> [Stored records]:
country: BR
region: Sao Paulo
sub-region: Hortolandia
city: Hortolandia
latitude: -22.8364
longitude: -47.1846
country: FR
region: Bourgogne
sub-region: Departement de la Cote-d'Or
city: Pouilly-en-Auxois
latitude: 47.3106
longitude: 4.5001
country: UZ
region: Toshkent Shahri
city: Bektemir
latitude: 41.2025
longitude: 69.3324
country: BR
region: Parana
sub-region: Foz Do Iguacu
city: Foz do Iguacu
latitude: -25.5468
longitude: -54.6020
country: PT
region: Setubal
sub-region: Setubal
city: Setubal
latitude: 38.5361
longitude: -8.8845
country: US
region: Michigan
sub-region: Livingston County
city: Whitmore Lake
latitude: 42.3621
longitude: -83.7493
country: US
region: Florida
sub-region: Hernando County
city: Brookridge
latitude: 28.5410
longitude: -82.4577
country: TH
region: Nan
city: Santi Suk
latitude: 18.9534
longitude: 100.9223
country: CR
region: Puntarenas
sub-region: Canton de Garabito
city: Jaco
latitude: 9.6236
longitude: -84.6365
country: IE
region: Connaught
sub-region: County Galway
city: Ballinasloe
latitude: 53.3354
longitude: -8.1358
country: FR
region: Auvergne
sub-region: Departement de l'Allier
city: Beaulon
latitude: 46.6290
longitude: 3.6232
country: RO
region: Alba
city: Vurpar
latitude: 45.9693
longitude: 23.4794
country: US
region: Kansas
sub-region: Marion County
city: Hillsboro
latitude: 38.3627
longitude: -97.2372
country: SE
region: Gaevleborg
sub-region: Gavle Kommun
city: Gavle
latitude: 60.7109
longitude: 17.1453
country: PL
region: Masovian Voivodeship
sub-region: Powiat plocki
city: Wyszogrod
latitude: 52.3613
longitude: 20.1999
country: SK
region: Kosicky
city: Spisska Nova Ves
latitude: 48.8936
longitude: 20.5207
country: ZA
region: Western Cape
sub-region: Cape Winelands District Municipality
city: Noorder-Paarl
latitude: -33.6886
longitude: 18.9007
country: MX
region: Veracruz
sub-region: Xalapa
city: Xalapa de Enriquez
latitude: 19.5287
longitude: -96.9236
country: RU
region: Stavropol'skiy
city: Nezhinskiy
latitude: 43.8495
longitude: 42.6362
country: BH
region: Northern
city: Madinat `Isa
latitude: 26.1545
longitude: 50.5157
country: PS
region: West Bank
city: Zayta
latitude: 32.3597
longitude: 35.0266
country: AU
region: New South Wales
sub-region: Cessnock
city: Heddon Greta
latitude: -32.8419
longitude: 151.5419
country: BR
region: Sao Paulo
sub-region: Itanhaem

> [What is expected]: Turn every line of the listing above into a numbered list, leaving out any blank lines.

> [Response]:
1. country: BR
2. region: Sao Paulo
3. sub-region: Hortolandia
4. city: Hortolandia
5. latitude: -22.8364
6. longitude: -47.1846
7. country: FR
8. region: Bourgogne
9. sub-region: Departement de la Cote-d'Or
10. city: Pouilly-en-Auxois
11. latitude: 47.3106
12. longitude: 4.5001
13. country: UZ
14. region: Toshkent Shahri
15. city: Bektemir
16. latitude: 41.2025
17. longitude: 69.3324
18. country: BR
19. region: Parana
20. sub-region: Foz Do Iguacu
21. city: Foz do Iguacu
22. latitude: -25.5468
23. longitude: -54.6020
24. country: PT
25. region: Setubal
26. sub-region: Setubal
27. city: Setubal
28. latitude: 38.5361
29. longitude: -8.8845
30. country: US
31. region: Michigan
32. sub-region: Livingston County
33. city: Whitmore Lake
34. latitude: 42.3621
35. longitude: -83.7493
36. country: US
37. region: Florida
38. sub-region: Hernando County
39. city: Brookridge
40. latitude: 28.5410
41. longitude: -82.4577
42. country: TH
43. region: Nan
44. city: Santi Suk
45. latitude: 18.9534
46. longitude: 100.9223
47. country: CR
48. region: Puntarenas
49. sub-region: Canton de Garabito
50. city: Jaco
51. latitude: 9.6236
52. longitude: -84.6365
53. country: IE
54. region: Connaught
55. sub-region: County Galway
56. city: Ballinasloe
57. latitude: 53.3354
58. longitude: -8.1358
59. country: FR
60. region: Auvergne
61. sub-region: Departement de l'Allier
62. city: Beaulon
63. latitude: 46.6290
64. longitude: 3.6232
65. country: RO
66. region: Alba
67. city: Vurpar
68. latitude: 45.9693
69. longitude: 23.4794
70. country: US
71. region: Kansas
72. sub-region: Marion County
73. city: Hillsboro
74. latitude: 38.3627
75. longitude: -97.2372
76. country: SE
77. region: Gaevleborg
78. sub-region: Gavle Kommun
79. city: Gavle
80. latitude: 60.7109
81. longitude: 17.1453
82. country: PL
83. region: Masovian Voivodeship
84. sub-region: Powiat plocki
85. city: Wyszogrod
86. latitude: 52.3613
87. longitude: 20.1999
88. country: SK
89. region: Kosicky
90. city: Spisska Nova Ves
91. latitude: 48.8936
92. longitude: 20.5207
93. country: ZA
94. region: Western Cape
95. sub-region: Cape Winelands District Municipality
96. city: Noorder-Paarl
97. latitude: -33.6886
98. longitude: 18.9007
99. country: MX
100. region: Veracruz
101. sub-region: Xalapa
102. city: Xalapa de Enriquez
103. latitude: 19.5287
104. longitude: -96.9236
105. country: RU
106. region: Stavropol'skiy
107. city: Nezhinskiy
108. latitude: 43.8495
109. longitude: 42.6362
110. country: BH
111. region: Northern
112. city: Madinat `Isa
113. latitude: 26.1545
114. longitude: 50.5157
115. country: PS
116. region: West Bank
117. city: Zayta
118. latitude: 32.3597
119. longitude: 35.0266
120. country: AU
121. region: New South Wales
122. sub-region: Cessnock
123. city: Heddon Greta
124. latitude: -32.8419
125. longitude: 151.5419
126. country: BR
127. region: Sao Paulo
128. sub-region: Itanhaem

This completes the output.